- [Data provided]:
═══

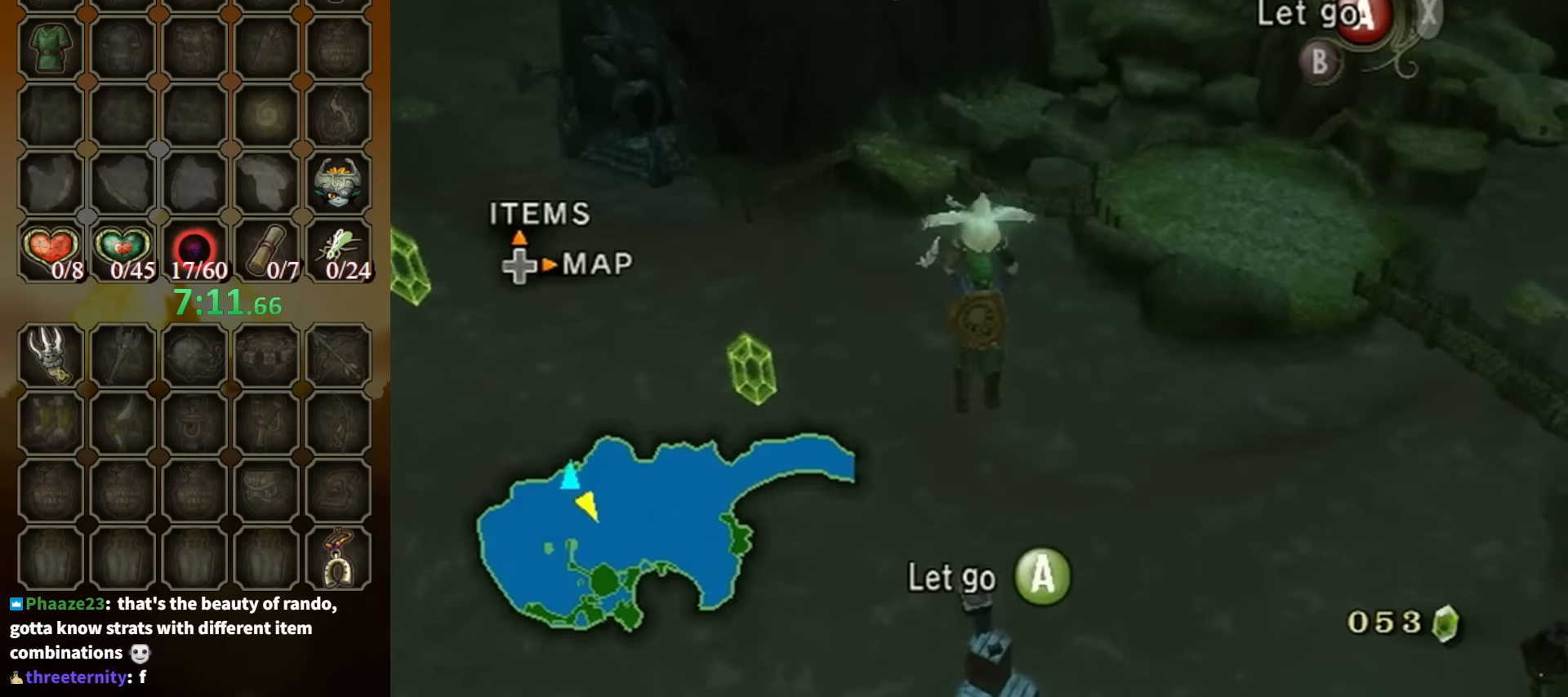
{"buttons": [], "left_stick": "up", "right_stick": "center", "events": []}
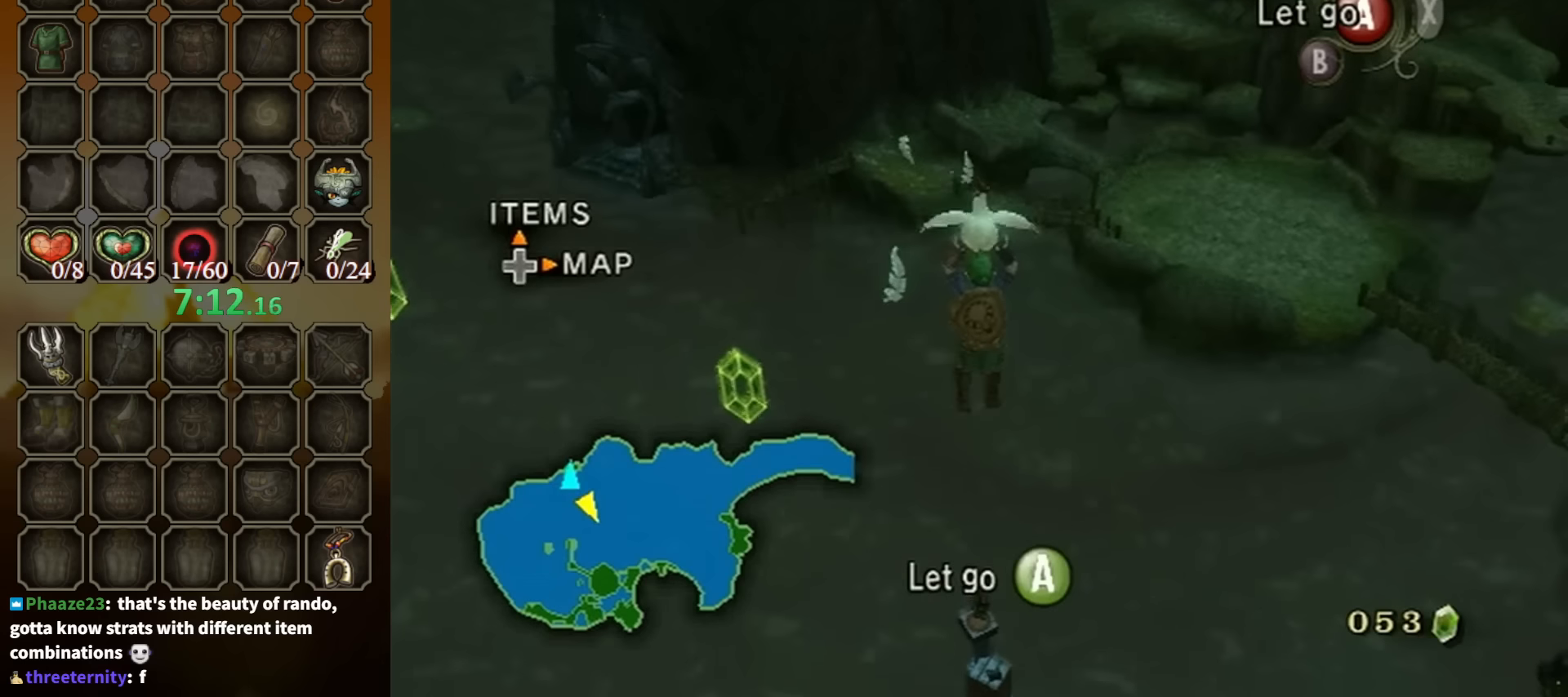
{"buttons": [], "left_stick": "up", "right_stick": "center", "events": []}
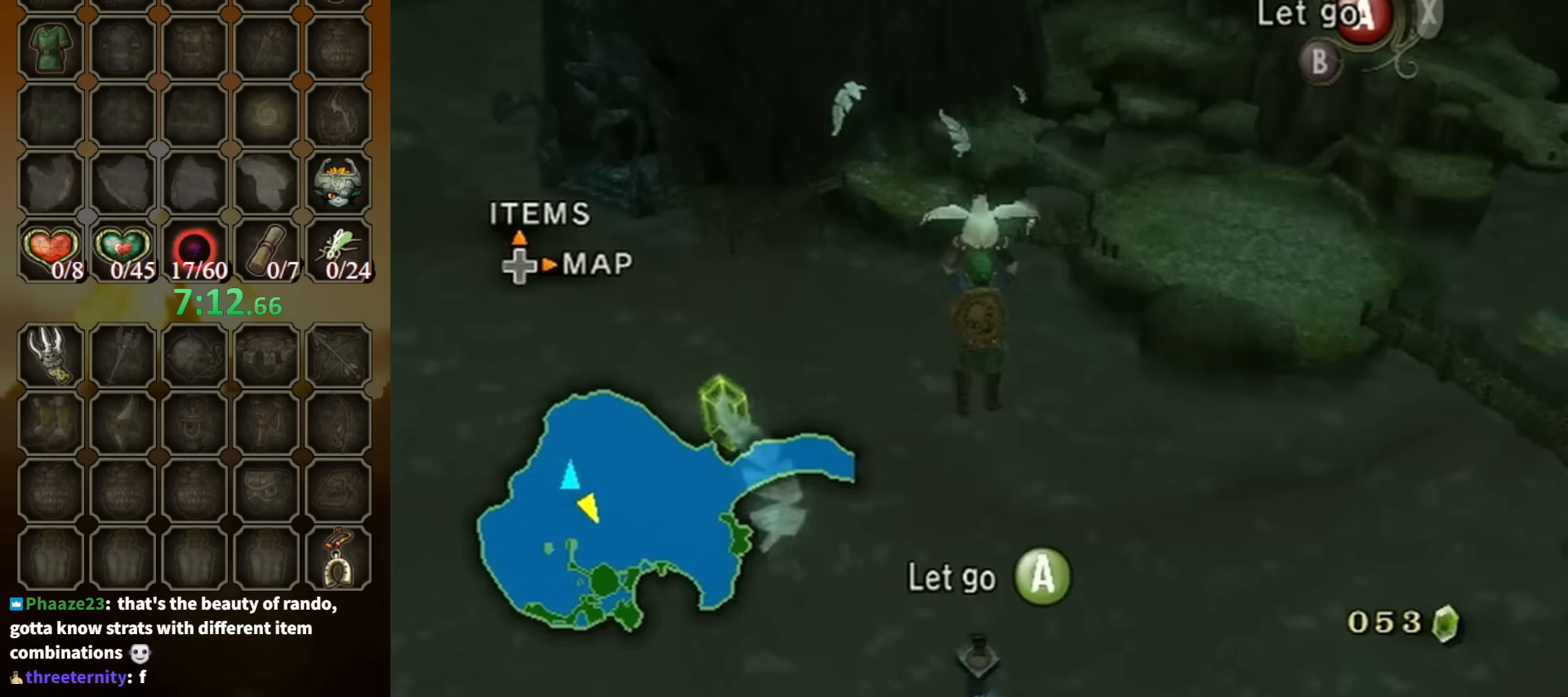
{"buttons": [], "left_stick": "up", "right_stick": "center", "events": []}
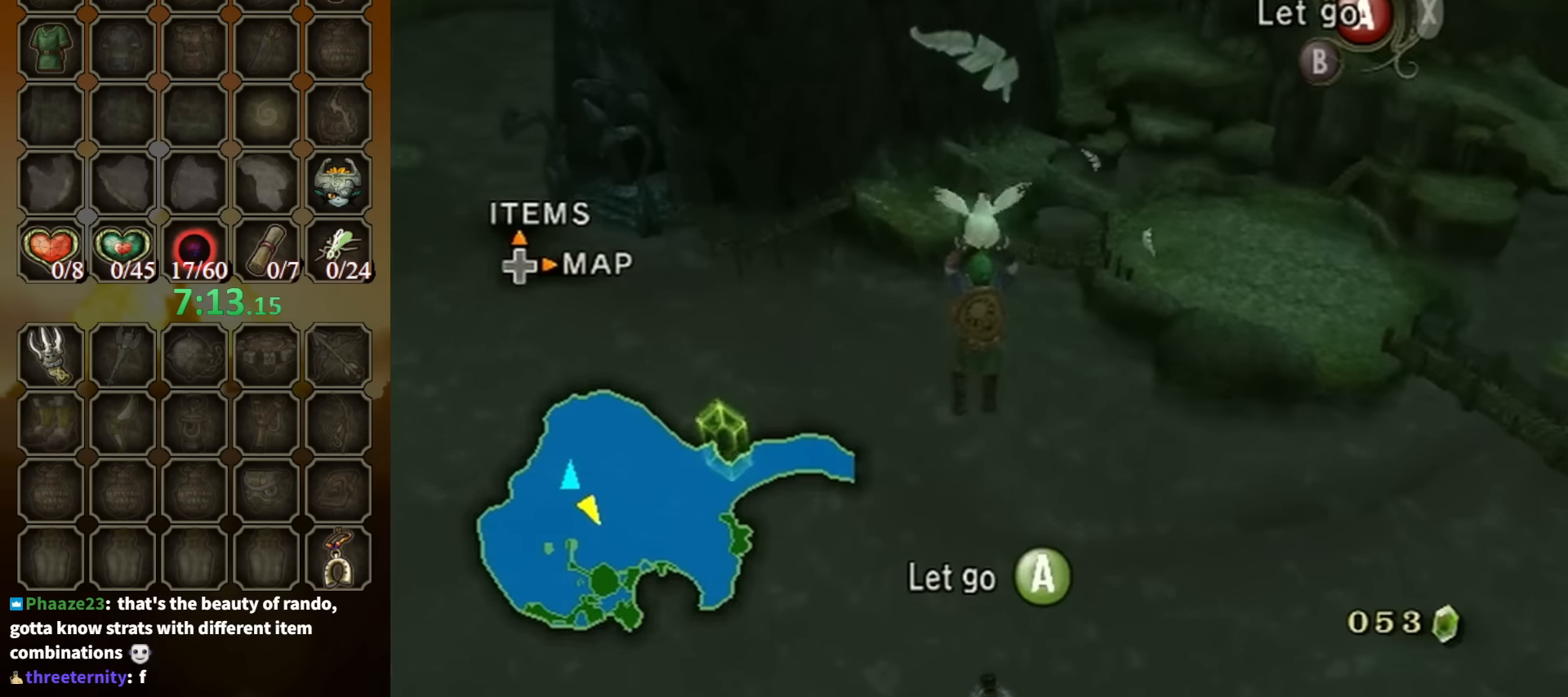
{"buttons": [], "left_stick": "down", "right_stick": "center", "events": [[367, "left_stick", "down"]]}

═══

- [What you should do]: What is needed is an exact copy of the data, without any pictures.

- [Response area]:
{"buttons": [], "left_stick": "up", "right_stick": "center", "events": []}
{"buttons": [], "left_stick": "up", "right_stick": "center", "events": []}
{"buttons": [], "left_stick": "up", "right_stick": "center", "events": []}
{"buttons": [], "left_stick": "down", "right_stick": "center", "events": [[367, "left_stick", "down"]]}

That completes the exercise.